Maaf (Daru)

15 2 0
                                    


Aku baru pulang mengantarkan pijar ke rumahnya. Badan sudah terasa gerah dan lelah tapi aku senang. Sebaiknya aku mandi dulu, aku menarik handukku lalu berjalan ke kamar mandi. Selesai mandi terasa segar, aku lalu menjatuhkan tubuhku di tempat tidur, saatnya istirahat. Aku menatap langit-langit kamarku teringat Pijar, tanpa sadar aku tersenyum. Aduh, aku kenapa ya... Aku akhir-akhir ini suka mengingat Pijar. Dan tadi siang malah ngajak dia mengunjungi Aksa. Tanpa rencana, aku mengajaknya menjenguk Aksa lalu menemui Papa di rumah sakit.

Ntah kenapa tadi aku merasa ingin ditemani Pijar. Dan aku nggak menyesal mengajaknya. Hari ini rasanya sebagian bebanku sudah terangkat. Ngobrol dengan Pijar juga menyenangkan. Masih ingin ngobrol dengannya namun hari sudah malam. Ah... aku menggeliat meregangkan tubuhku. Saatnya tidur...

                                                                                    *****

Aku ingin pergi dengan Pijar menemui Aksa hari ini. Ntah kenapa Aksa memintaku datang bareng Pijar. Apa bocah itu ingin mengganggu Pijar? Tapi rasanya nggak mungkin, seberani itu dia mengganggu Pijar di depan mataku? Biasanya dia seperti pengecut yang bergerak dari belakang. Ntahlah... Tapi aku harus menunda kepergianku karena Genta mau bicara katanya. Dan genta belum kelihatan juga dari tadi batang hidungnya. Sudah 15 menit aku di sini menunggu di taman kampus. Pijar aku suruh menunggu di kantin tadi, hahhh...Genta. Aku duduk di bangku kayu di bawah pohon sambil menatap ke atas pohon di atasku.

"Dar..." suara Genta membuatku menurunkan mataku.

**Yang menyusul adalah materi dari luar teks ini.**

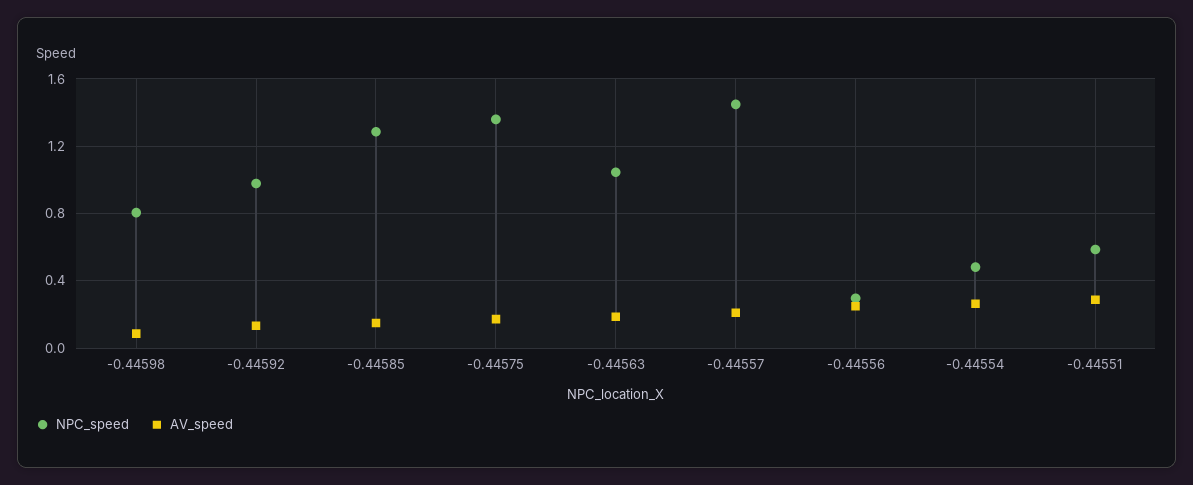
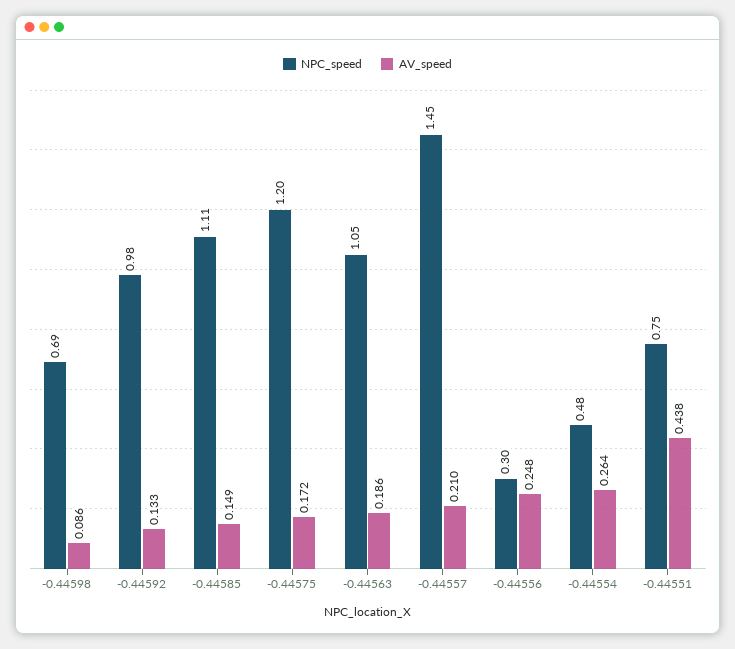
NPC_speed, -0.44598: 0.8 -> 0.69
NPC_speed, -0.44585: 1.3 -> 1.11
NPC_speed, -0.44575: 1.35 -> 1.2
NPC_speed, -0.44551: 0.6 -> 0.75
AV_speed, -0.44551: 0.3 -> 0.438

Genta berjalan mendekat, wajahnya kelihatan tegang. Ada apa dengannya?

"Ada apa, Gen?" tanyaku setelah Genta di dekatku. Genta hanya diam lalu duduk di sisiku. Dia masih diam dan hanya menatap ke depannya. Dia terlihat kesal, ada apa lagi ini. Beberapa menit berlalu Genta masih diam aja. Aku lalu kembali membuka suara.

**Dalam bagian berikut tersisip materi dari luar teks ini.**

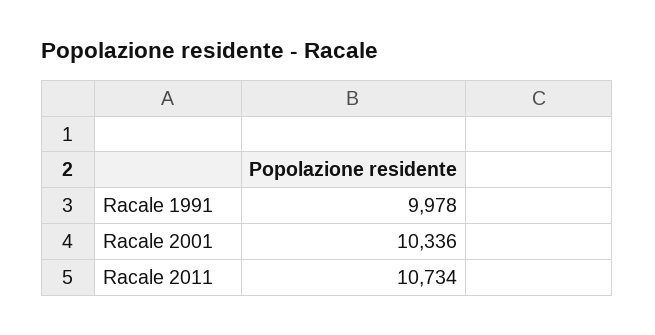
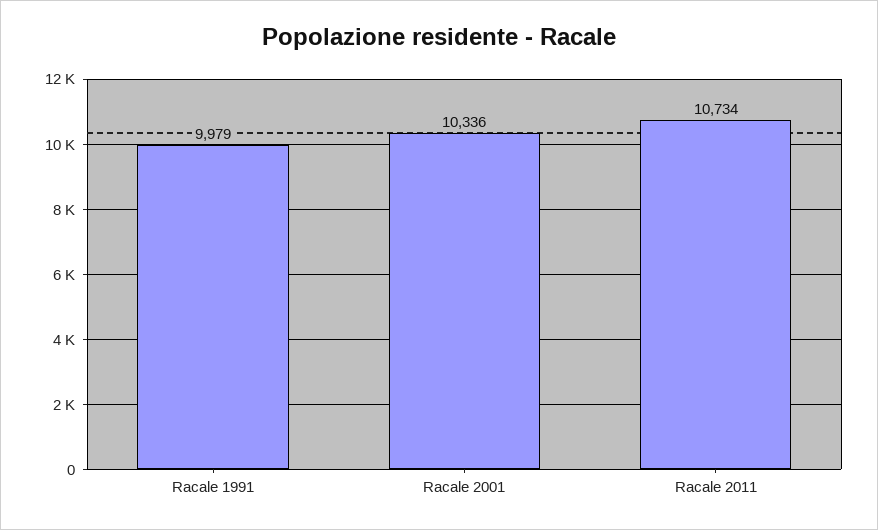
Racale 1991: 9978 -> 9979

"Kamu mau bicara apa?" tanyaku, Genta masih diam. Genta ini kesambet atau apa... Kok diam aja dari tadi.

"Gen..." ucapku sambil menepuk bahunya. Genta menarik nafasnya panjang lalu berbalik ke arahku.

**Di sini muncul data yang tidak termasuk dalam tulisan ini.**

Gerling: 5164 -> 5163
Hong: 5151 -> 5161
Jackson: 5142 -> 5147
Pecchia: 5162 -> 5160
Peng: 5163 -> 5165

"Aku semalam ngobrol dengan Kak Wastika." ucapnya, aku menunggu kelanjutan perkataannya.

"Kak Wastika cerita kalau kalian sudah bicara tentang perasaan kalian masing-masing. Dari cerita Kak Wastika aku tangkap kalau kamu mengatakan masih mencintai Kak Wastika." ucap Genta.

"Kamu sedang menggantung Kak Wastika?" ucapnya lagi sambil menoleh padaku, menggantung?

"Maksudnya apa?" ucapku, masalah ini masih belum bisa kupecahkan.

"Kamu katakan masih suka Kak Wastika. Lalu Kamu katakan Pijar hanya tameng bagimu untuk menghindari cewek-cewek yang mendekatimu. Tapi Kamu nggak mau memutuskan Pijar, dan belum memberikan kepastian untuk Kak Wastika." ucap Genta. Aku diam tak tahu harus berkata apa.

"Kamu masih Daru yang dulu kan? Atau sudah berubah seperti Aksa." ucap Genta, aku menatap Genta kesal menyamakan aku dengan Aksa...

"Kamu kok ngomong gitu, Gen." ucapku protes.

"Lalu apa ini?" ucap Genta.

"Aku lagi banyak masalah, aku nggak sempat mikirin itu." dalihku sambil berpaling dari Genta.

"Aku tahu kamu banyak masalah, tapi Kamu menambah semua masalahmu itu. Aku sudah katakan putuskan aja Pijar." ucap Genta marah.

"Kenapa? Kenapa aku harus memutuskan Pijar?" ucapku balas marah. Dari kemarin Genta terus mendesakku memutuskan Pijar. Aku berdiri dan melangkah sedikit menjauh dari Genta.